Yanlış tercihlerle kurulan yuvalar her gün hayatımızda bir başka aksaklılığı ile karşımıza çıkıyor. İmanının gereğini yerine getirmek isteyen kadın ve dünyadan kam almak isteyen bir erkek ya da tam tersi bir aile veya iman yolunu seçmiş günahlardan uzak durmak isteyen bir çocuğun neler yaşadığını ya da ona kendini Müslüman olarak tanıtan ailesinin neler yaptıklarını görüyoruz.

Günümüzde de saçının rengi, gözünün rengi, banka hesabı, boyu posu, makamı mevkisi vs.ne bakarak yapılan eş tercihleri kişiyi; içki teklifleri, kumar teklifleri, faizle alış veriş teklifleri, yalan, iftira, dedikodularla dolu bir hayata doğru sürüklemektedir. Müslüman, Allah sevgisini, mal ve evlat sevgisine tercih etmeli, mal ve evlat kaygılarıyla uğraşırken Allah’ın emri olan ibadetini ve itaatini bozmamalıdır. Evlatlarına mal biriktireceğim diye haccından ve zekâtından geri kalıp faize dalmamalıdır.

Eşimiz ve evlatlarımız bizim için birer imtihan sebebidir. Onlara tutulup zahmetlerine katlanırız. Bazen bilmeden bazen de bile bile onlar için günaha sürükleniriz. İşte bizi böyle günaha teşvik eden eşlere ve çocuklara karşı dikkatli olmalıyız. Dünya hayatı da aile hayatı da geçicidir. Hatta evlat olmak anne ve baba olmak bile tamamen biyolojik bir sebeptir. Ahiret hayatı sıhriyet bağlarını yok eder ve manevî bağları yaşatır. Allah’ı inkâr eden ya da ona ortaklar koşan kişiler babalarımız annelerimiz ya da evlatlarımız da olsa onlara karşı manevî bir sevgi beslememiz yasaklanmıştır. İbrahim a.s.’ın müşrik olan babasının affı için dua etmesi, Nuh a.s.’ın da müşrik oğlunun affedilmesi ve fırtınadan kurtarılması için yaptıkları duaların şiddetle reddedilmesi bize ibretli birer örnektir. Allah’ın affı için iman şarttır.
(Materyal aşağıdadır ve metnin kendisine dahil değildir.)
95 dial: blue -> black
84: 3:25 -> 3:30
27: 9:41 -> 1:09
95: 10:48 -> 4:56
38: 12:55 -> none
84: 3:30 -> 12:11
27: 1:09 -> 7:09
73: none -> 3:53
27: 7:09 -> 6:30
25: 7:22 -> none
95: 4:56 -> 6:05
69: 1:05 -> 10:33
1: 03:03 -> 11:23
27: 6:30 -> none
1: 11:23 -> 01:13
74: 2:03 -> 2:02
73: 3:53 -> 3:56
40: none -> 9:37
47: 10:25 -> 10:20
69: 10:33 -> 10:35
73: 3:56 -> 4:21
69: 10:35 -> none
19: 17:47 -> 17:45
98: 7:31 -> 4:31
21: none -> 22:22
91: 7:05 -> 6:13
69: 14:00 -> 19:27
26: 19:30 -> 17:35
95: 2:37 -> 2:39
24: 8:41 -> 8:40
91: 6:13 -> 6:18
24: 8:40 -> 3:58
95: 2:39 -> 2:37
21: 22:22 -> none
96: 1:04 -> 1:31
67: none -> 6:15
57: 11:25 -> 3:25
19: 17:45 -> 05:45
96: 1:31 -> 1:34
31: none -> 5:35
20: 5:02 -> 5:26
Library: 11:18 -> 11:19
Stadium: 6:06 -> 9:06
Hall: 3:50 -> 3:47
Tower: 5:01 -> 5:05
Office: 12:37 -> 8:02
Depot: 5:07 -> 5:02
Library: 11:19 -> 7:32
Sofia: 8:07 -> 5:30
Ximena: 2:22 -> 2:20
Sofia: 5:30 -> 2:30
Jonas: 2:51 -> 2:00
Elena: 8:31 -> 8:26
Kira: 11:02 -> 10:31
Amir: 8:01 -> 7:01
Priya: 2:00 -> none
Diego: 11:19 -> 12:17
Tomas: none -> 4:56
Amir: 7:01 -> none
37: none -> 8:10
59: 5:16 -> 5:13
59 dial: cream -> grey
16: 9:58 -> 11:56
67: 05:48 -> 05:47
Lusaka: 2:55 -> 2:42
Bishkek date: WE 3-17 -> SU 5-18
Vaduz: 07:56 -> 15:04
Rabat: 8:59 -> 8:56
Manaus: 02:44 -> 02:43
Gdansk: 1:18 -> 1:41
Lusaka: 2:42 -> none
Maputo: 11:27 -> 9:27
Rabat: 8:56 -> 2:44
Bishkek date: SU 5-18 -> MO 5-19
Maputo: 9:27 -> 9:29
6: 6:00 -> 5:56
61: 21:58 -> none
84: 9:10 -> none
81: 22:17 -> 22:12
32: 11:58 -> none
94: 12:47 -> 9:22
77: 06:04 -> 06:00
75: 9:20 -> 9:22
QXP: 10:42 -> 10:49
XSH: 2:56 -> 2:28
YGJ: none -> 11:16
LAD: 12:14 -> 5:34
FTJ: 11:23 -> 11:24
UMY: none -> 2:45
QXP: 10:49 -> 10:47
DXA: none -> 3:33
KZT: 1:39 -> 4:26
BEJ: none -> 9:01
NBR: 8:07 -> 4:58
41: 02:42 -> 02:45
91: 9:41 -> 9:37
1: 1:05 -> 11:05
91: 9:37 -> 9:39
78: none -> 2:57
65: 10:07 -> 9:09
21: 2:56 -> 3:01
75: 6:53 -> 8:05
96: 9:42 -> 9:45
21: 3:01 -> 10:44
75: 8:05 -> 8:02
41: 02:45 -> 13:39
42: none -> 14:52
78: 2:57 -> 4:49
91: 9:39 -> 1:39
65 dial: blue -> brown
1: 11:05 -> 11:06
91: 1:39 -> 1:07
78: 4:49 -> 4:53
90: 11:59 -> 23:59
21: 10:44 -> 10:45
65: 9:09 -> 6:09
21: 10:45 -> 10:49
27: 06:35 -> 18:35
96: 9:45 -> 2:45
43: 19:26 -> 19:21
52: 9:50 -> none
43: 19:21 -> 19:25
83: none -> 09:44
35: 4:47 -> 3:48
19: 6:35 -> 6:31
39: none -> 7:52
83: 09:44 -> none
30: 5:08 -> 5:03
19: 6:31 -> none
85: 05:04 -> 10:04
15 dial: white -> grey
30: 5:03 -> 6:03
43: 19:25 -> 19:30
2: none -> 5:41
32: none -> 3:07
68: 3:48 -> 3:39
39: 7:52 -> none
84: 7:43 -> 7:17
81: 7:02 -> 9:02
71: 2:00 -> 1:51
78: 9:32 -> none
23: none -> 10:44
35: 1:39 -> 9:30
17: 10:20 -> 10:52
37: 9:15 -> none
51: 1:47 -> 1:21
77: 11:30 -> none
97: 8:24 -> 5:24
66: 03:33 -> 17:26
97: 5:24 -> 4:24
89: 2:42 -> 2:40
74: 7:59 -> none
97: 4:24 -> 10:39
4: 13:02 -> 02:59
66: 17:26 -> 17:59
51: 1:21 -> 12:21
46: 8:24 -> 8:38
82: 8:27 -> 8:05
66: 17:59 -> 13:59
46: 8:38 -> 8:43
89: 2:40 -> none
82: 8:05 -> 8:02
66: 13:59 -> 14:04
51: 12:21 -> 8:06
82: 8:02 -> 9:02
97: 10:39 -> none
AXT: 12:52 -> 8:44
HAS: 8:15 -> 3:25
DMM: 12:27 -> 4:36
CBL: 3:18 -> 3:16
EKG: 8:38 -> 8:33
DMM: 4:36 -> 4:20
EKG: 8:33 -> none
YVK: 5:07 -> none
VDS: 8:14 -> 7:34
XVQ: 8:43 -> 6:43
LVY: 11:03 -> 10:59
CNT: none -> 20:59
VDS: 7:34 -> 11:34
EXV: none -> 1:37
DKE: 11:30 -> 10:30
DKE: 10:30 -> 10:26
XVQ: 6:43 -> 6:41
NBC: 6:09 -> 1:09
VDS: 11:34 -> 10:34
Günah da olsa dünya refahı ve zenginliğinden pay almak isteyip eşinde karşılık bulamayan taraf için karşı taraf dünyadaki en büyük talihsizliğidir. Diğer taraf için de durum aynıdır. Ancak Allah’ın emirlerine itaati seçen taraf sabreder ve onların da ıslahı için gayret ederse eş ve çocukları onun cennet biletleri olurlar.

Mü’min gaflet edebilir, maişet derdiyle, mal ve evlat endişesiyle bazen böyle bir zaafa düşebilir. Böyle bir durumda mallarımız ve evlatlarımızın kazanmamız gereken imtihanımız olduğunu unutmamalıyız.